Und wenn wir schon in München sind: Wie im April bekannt wurde, verließ Ausnahmepâtissier Christian Hümbs nach zwei Jahren den 3-Sterne-Tempel Atelier, für den er zusammen mit Ausnahmekoch Jan Hartwig im Februar 2018 unglaubliche drei Sterne geholt hatte. Damit traten die beiden in die Fußstapfen von King Eckart Witzigmann, der als letzter Koch in München die 3-Sterne-Plakette an seine Aubergine nageln durfte. Nach siebenmonatiger Schaffenspause war Deutschlands Kult-Pâtissier endlich wieder back in Business – und zwar im Swiss Deluxe Hotel Dolder Grand in Zürich.
Bleiben wir gleich in München: Bardia Torabi, einer der erfolgreichsten Hotelmanager Deutschlands, verließ im Oktober das Roomers Hotel. Der 42-Jährige hatte im März 2016 die Leitung des Münchner Tophotels übernommen und begleitete damit das Pre-Opening und die darauffolgende Eröffnung des dritten Roomers der Gekko Group. Den Ausnahmehotelier zog es nach Doha, genauer: ins dortige Ritz Carlton Sharq Village. Seinen Posten angetreten hat er am 1. November.
Werfen wir einen Blick in den Hohen Norden: Von dort erreichte uns die Nachricht, dass der 35-jährige Herdmagier Magnus Nilsson nach ziemlich genau zehn Jahren das Fäviken schließt – jenes Restaurant also, das unter seiner Ägide nicht nur mit zwei Michelin-Sternen ausgezeichnet wurde, sondern es im Jahr 2014 auch auf Platz 19 der World’s 50 Best Restaurants geschafft hat. Der Abend des 14. Dezembers war der letzte Service-Tag des legendären Gourmettempels. „Ich schließe das Restaurant nicht, weil ich damit unzufrieden bin. Sondern weil ich damit fertig bin. Weil ich etwas anderes machen will“, so Nilsson auf Instagram. Momentan dürfte er seine wohlverdiente Freizeit genießen und – wer weiß – auch schon an neuen Plänen schmieden.

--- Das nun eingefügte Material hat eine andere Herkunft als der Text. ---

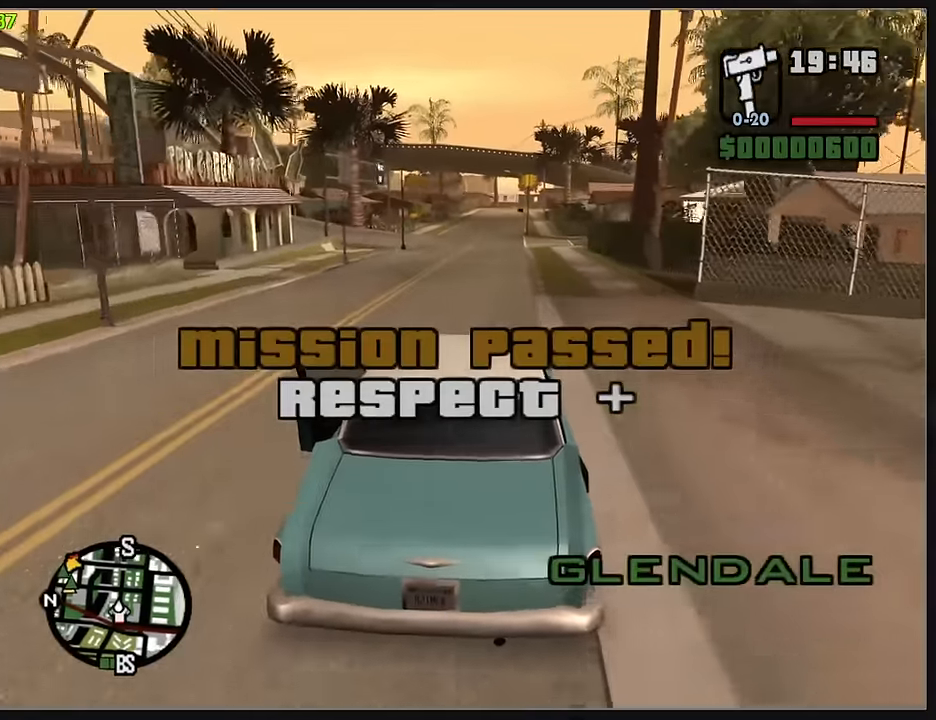
{"keys": ["w"], "mouse": [], "events": []}
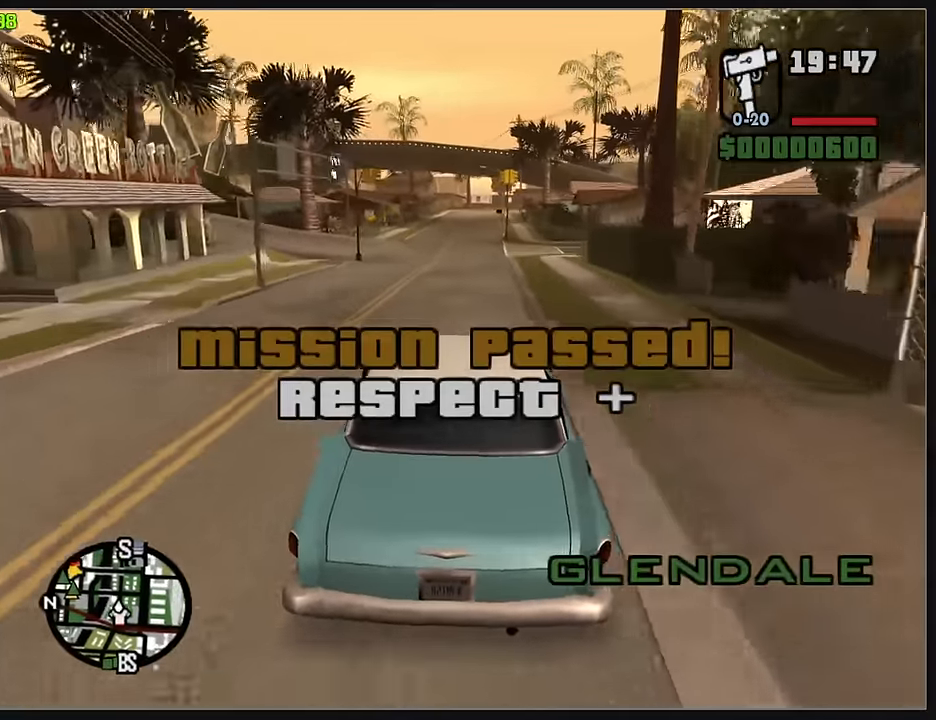
{"keys": ["w"], "mouse": [], "events": []}
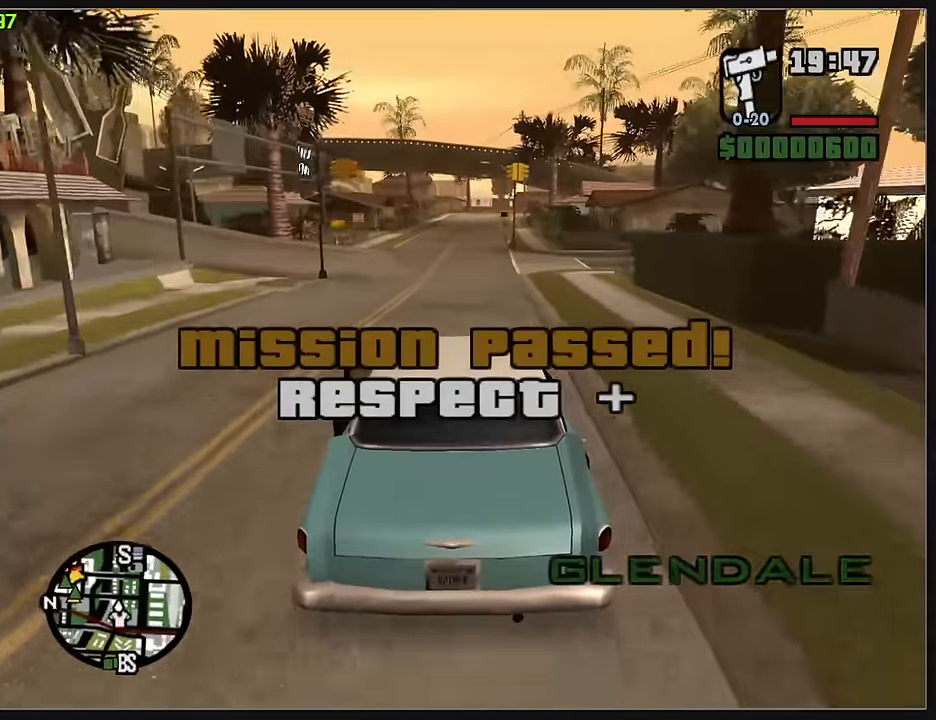
{"keys": ["w"], "mouse": [], "events": []}
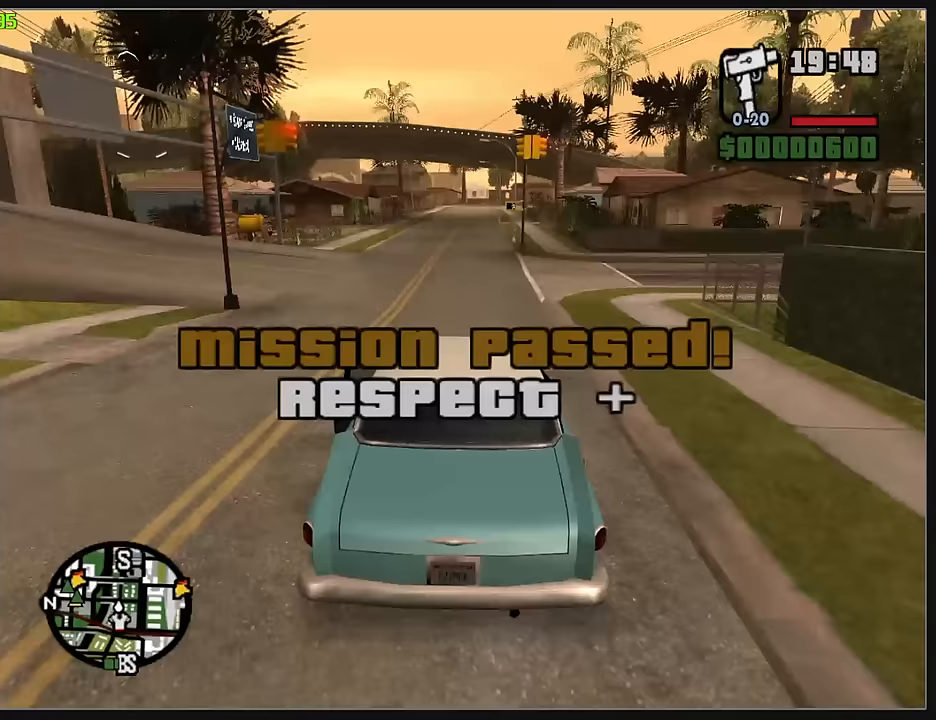
{"keys": ["w"], "mouse": [], "events": []}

Gleich zu Beginn des Jahres überraschte außerdem, dass der Sterne- und TV-Koch Johann Lafer sein auf der Stromburg beheimatetes Sterne-Restaurant Le Val d’Or schließt, um ein neues, bodenständigeres Restaurant aus der Taufe zu heben. Im März eröffnete Lafer dann seine neue Wirkungsstätte in seiner Stromburg. Weg von der Sternegastronomie wollte er damit. Nur zwei Monate später verabschiedete er sich nun aber gleich von seinem ganzen Schloss. Seine Zukunft sieht er aber weiterhin gelassen. Auf dem Programm stehen zuallererst seine Kochschule in Guldental, die Entwicklung neuer Rezepte und Projekte für Online-Kochkurse. Auch Nachwuchs-Gastronomen möchte er fördern. Ob er wieder ein neues Restaurant eröffnet, lässt er offen: „Wer weiß, was noch kommt…“
Johann Lafer nimmt sich jetzt erst einmal eine Auszeit.
In Berlin sorgte der Abschied Arne Ankers von Pauly Saal für Tränen. Der ehemalige Schüler von Sergio Herman und Nick Bril war seit 2015 Küchenchef des Gourmetrestaurants in Berlin Mitte und hatte dafür einen Stern erkocht.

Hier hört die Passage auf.